START SUPPLIED MATERIAL

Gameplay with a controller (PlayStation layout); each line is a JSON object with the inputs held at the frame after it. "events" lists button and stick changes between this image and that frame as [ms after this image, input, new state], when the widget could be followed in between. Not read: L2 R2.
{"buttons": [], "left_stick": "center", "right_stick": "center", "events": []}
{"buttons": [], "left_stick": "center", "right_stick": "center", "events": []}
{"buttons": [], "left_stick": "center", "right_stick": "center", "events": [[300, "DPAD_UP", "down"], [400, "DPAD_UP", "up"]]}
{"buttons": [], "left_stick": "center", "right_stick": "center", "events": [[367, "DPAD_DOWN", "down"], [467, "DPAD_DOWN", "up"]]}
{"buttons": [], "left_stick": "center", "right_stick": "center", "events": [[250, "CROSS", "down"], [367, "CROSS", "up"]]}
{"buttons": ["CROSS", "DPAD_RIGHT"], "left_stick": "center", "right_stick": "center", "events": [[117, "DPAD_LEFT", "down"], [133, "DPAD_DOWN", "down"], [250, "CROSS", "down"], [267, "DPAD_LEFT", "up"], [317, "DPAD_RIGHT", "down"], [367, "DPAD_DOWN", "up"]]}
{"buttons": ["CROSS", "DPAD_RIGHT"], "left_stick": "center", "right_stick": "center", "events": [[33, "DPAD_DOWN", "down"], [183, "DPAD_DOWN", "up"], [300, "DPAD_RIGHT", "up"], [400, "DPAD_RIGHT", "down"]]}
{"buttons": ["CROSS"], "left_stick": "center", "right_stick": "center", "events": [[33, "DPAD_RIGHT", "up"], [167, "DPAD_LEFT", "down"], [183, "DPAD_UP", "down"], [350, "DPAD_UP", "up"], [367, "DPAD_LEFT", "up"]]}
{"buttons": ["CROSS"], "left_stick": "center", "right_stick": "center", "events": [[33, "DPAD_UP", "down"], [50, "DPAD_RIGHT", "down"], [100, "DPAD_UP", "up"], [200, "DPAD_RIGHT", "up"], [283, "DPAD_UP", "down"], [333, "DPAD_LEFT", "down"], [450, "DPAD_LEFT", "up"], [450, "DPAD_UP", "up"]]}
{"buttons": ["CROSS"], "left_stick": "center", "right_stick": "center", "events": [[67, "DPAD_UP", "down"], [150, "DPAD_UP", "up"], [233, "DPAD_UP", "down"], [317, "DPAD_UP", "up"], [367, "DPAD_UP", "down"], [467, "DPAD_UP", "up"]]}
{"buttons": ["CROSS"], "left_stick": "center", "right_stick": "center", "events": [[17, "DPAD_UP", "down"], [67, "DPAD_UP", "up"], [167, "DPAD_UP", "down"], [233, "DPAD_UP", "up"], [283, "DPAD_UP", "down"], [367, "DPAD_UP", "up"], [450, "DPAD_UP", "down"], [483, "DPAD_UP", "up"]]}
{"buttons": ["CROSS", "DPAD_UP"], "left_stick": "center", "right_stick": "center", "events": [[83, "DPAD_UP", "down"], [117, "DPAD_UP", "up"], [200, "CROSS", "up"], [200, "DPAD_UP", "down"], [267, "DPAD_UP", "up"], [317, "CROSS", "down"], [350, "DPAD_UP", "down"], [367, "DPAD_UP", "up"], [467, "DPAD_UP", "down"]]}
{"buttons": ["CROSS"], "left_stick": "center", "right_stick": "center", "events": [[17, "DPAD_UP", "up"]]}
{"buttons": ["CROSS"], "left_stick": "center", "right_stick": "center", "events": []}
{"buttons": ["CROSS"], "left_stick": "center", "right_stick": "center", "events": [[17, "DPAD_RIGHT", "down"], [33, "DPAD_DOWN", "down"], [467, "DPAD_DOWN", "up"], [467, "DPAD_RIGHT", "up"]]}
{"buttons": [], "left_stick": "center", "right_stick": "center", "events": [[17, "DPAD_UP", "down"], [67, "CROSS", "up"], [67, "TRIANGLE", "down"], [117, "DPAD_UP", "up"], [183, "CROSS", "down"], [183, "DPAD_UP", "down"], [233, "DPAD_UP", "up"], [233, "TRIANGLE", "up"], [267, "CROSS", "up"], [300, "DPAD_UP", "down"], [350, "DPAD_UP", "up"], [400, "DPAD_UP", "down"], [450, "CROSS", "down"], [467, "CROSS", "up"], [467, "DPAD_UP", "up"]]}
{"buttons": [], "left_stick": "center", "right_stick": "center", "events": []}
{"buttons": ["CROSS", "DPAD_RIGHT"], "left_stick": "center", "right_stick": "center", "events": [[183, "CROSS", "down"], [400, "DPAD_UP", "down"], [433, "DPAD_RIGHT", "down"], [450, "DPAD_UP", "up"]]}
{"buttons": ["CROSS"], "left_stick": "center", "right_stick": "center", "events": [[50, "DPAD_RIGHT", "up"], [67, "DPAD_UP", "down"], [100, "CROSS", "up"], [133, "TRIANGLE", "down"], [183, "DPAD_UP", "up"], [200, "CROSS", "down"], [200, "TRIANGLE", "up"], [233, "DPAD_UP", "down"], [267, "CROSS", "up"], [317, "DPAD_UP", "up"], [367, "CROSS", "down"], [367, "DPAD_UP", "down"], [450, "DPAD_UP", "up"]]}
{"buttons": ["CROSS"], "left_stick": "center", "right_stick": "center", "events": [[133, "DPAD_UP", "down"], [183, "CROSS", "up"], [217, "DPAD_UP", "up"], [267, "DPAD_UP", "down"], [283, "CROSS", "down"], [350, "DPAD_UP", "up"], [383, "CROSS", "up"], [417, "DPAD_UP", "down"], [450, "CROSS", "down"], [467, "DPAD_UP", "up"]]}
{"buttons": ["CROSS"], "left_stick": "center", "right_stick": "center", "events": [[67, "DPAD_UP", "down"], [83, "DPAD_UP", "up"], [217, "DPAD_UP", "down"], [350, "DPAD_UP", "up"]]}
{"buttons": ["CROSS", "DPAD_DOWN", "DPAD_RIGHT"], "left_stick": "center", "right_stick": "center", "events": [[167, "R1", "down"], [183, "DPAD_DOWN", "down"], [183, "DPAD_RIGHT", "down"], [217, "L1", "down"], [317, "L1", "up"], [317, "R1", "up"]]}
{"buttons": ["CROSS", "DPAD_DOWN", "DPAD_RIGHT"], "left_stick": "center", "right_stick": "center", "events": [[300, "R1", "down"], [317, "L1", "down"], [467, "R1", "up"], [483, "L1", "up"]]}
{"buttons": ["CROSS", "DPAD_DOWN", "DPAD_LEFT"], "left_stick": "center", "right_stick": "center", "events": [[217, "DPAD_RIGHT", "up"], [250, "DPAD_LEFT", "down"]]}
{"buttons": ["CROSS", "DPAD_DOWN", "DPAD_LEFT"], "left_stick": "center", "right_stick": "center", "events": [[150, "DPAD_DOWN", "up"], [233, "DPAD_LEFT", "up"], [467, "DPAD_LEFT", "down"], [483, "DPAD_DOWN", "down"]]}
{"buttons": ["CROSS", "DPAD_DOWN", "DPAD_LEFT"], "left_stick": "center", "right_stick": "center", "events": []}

END SUPPLIED MATERIAL

EXERCISE BRIEF →
Search the data for "TRIANGLE". Copy every matching line.

RESULT OF THE TASK →
{"buttons": [], "left_stick": "center", "right_stick": "center", "events": [[17, "DPAD_UP", "down"], [67, "CROSS", "up"], [67, "TRIANGLE", "down"], [117, "DPAD_UP", "up"], [183, "CROSS", "down"], [183, "DPAD_UP", "down"], [233, "DPAD_UP", "up"], [233, "TRIANGLE", "up"], [267, "CROSS", "up"], [300, "DPAD_UP", "down"], [350, "DPAD_UP", "up"], [400, "DPAD_UP", "down"], [450, "CROSS", "down"], [467, "CROSS", "up"], [467, "DPAD_UP", "up"]]}
{"buttons": ["CROSS"], "left_stick": "center", "right_stick": "center", "events": [[50, "DPAD_RIGHT", "up"], [67, "DPAD_UP", "down"], [100, "CROSS", "up"], [133, "TRIANGLE", "down"], [183, "DPAD_UP", "up"], [200, "CROSS", "down"], [200, "TRIANGLE", "up"], [233, "DPAD_UP", "down"], [267, "CROSS", "up"], [317, "DPAD_UP", "up"], [367, "CROSS", "down"], [367, "DPAD_UP", "down"], [450, "DPAD_UP", "up"]]}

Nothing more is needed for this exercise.